- What is required
Please return exactly the lines from the top of the data through the line that contains "23:00Εγκαίνια: 6 Αυγούστου", and skip all pictures.

[Page-level text extractions]
● ● ● ● ● ● ●

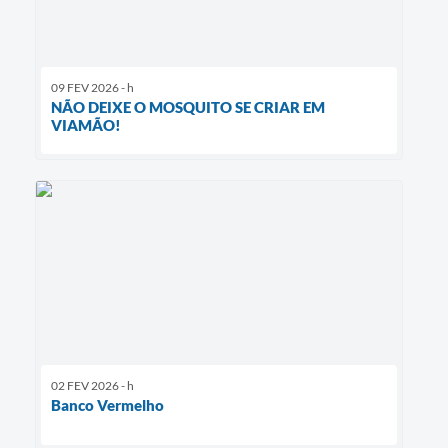
09 FEV 2026 - h
NÃO DEIXE O MOSQUITO SE CRIAR EM
VIAMÃO!
02 FEV 2026 - h
Banco Vermelho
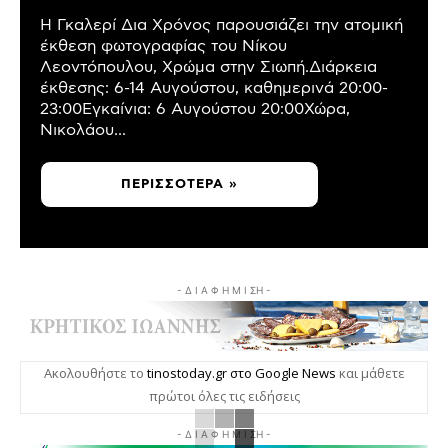
Η Γκαλερί Δια Χρόνος παρουσιάζει την ατομική
έκθεση φωτογραφίας του Νίκου
Λεοντόπουλου, Χρώμα στην Σιωπή.Διάρκεια
έκθεσης: 6-14 Αυγούστου, καθημερινά 20:00-
23:00Εγκαίνια: 6 Αυγούστου 20:00Χώρα,
Νικολάου...
ΠΕΡΙΣΣΌΤΕΡΑ »
- Δ Ι Α Φ Η Μ Ι ΣΗ -
Ακολουθήστε το
tinostoday.gr στο Google News
και μάθετε
πρώτοι όλες τις ειδήσεις
- Δ Ι Α Φ Η Μ Ι ΣΗ -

● ● ● ● ● ● ●

- Solution for this task
09 FEV 2026 - h
NÃO DEIXE O MOSQUITO SE CRIAR EM
VIAMÃO!
02 FEV 2026 - h
Banco Vermelho
Η Γκαλερί Δια Χρόνος παρουσιάζει την ατομική
έκθεση φωτογραφίας του Νίκου
Λεοντόπουλου, Χρώμα στην Σιωπή.Διάρκεια
έκθεσης: 6-14 Αυγούστου, καθημερινά 20:00-
23:00Εγκαίνια: 6 Αυγούστου 20:00Χώρα,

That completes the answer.